▶ _Input records_

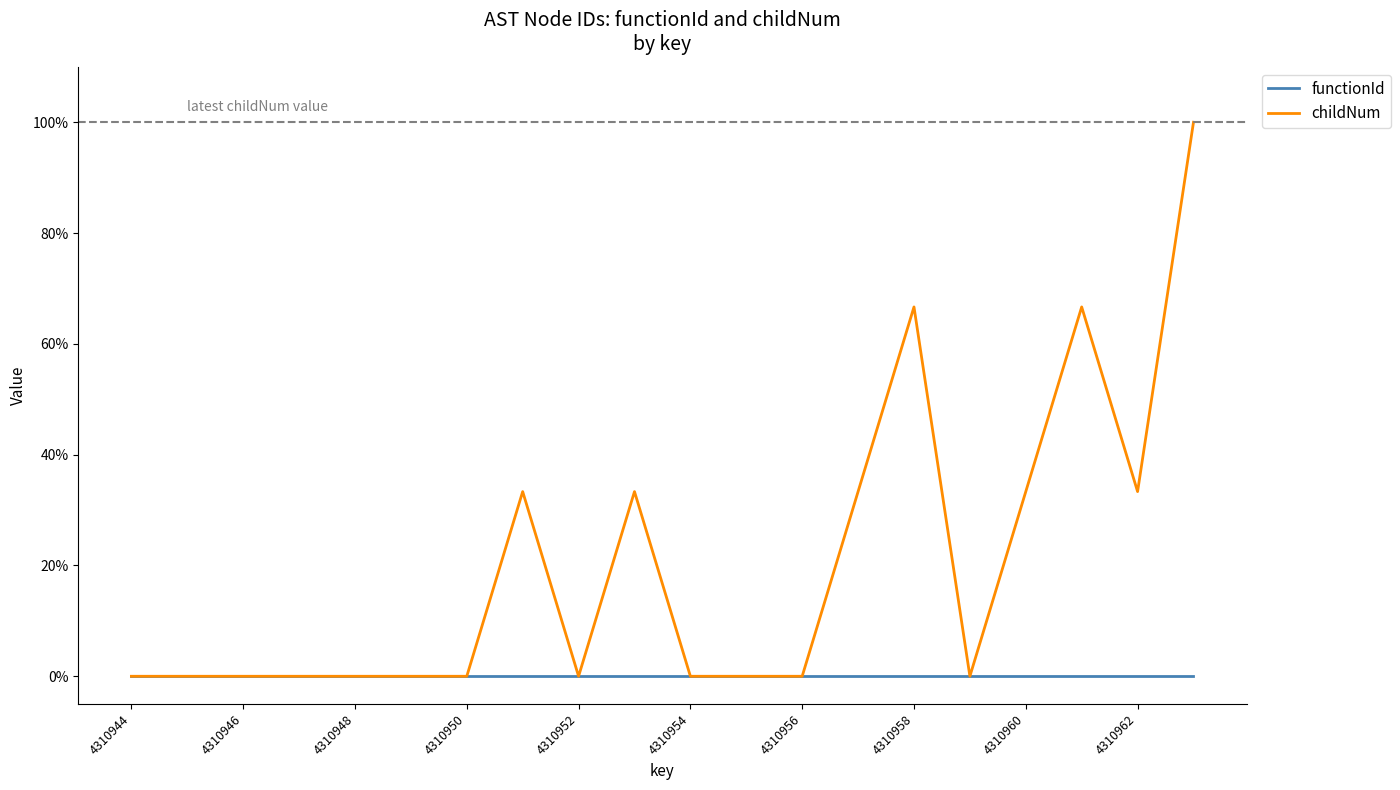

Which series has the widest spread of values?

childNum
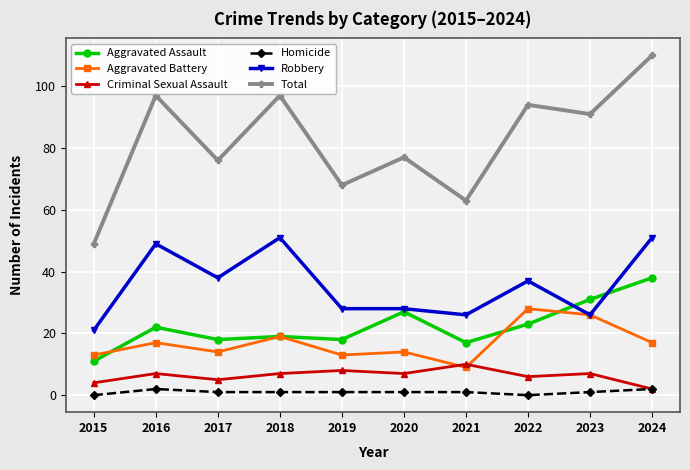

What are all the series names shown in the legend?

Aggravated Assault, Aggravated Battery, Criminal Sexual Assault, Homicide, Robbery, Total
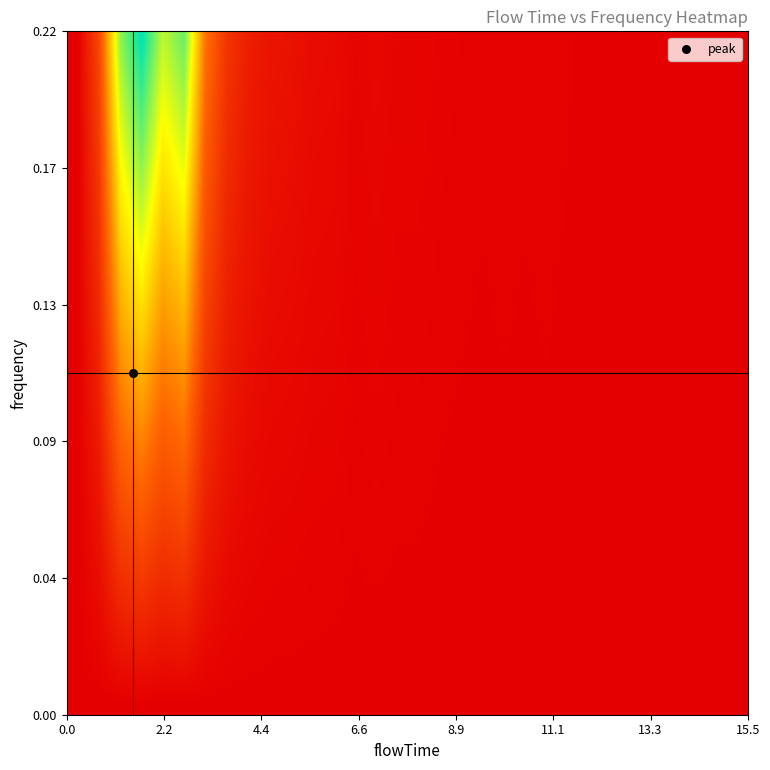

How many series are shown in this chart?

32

▶ _What is expected_
Copy out the text of the listing above word for word, from the first line to the last. Leave the pictures out of your copy.

▶ _Answer area_
Which series has the widest spread of values?

childNum

What are all the series names shown in the legend?

Aggravated Assault, Aggravated Battery, Criminal Sexual Assault, Homicide, Robbery, Total

How many series are shown in this chart?

32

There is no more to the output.